Don't forget that this would be shared with 20 other business users......so the throughput could be 4 times slower than a dual ISDN...but perhaps they are using a single channel - so worst case is only half the speed they are used to now....and they should get better - at least intermittently.....
On the end of this I would then put a Linux box with squid, Masq, ipchains, etc., and hang the network off the back of it.
Why not leave it as it is..... they have a cache now!
The only problem I can see is that the ADSL connection is dynamic IP, which means that the site could possibly move without warning. This will of course stuff any inbound traffic such as email.
The ADSL things I've seen provide either 1 true IP, 5 true IP or 13 true IP addresses.....or a NAT solution - which would probably be OK provided you went round and reconfigured all IP addresses (perhaps they have a DNS in that gateway box...). I assume they have more than 13 stations?
To get round this, I thought about co-hosting a box somewhere and use that as the mail gateway.
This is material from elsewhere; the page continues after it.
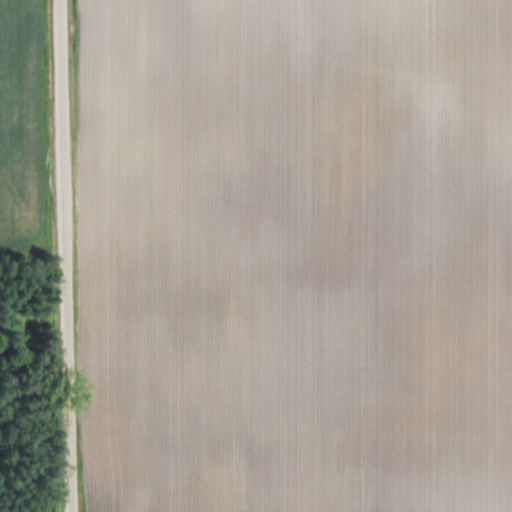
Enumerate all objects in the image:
road: (65, 256)
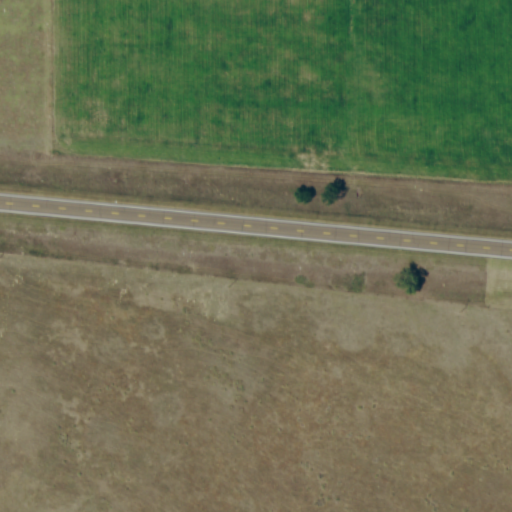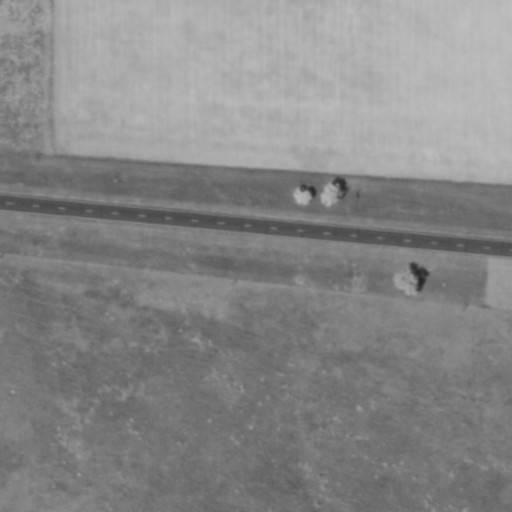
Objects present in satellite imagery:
crop: (265, 83)
road: (256, 229)
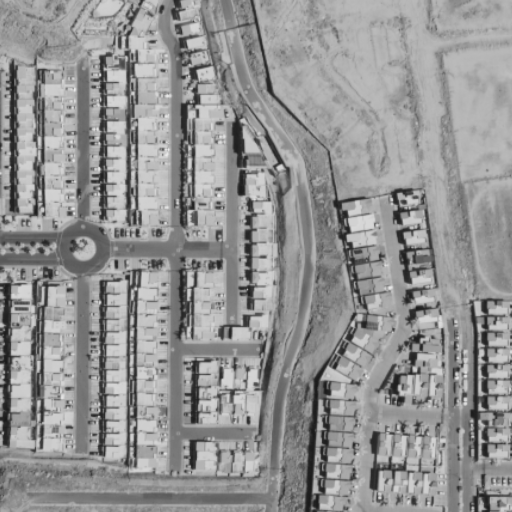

Mail feeds usually cost extra to host MX routing and and Domain name hosting is also extra sometimes.....I'm not sure about OPEN world which seemed (as with most things BT) to be more expensive than alternatives from freeserve....easynet...etc
After all that waffle, I have only a few simple questions.
1) Has anyone had experience with BT openworld? does the service perform as quoted? Is the Dynamic IP *really* dynamic, or are they just saying that?
2) Can anyone see any gaping holes in this setup?
Openworld limit IP access in someway (perhaps only by having dynamic IP....which in any case stays the same if you use it regularly so I heared...). They try to prevent web hosting and the like....
3) Assuming that dynamic means dynamic, does anyone have suggestions on how I can deliver the mail. Ideally, I would like to push the mail using standard smtp if possible rather than using fetchmail etc.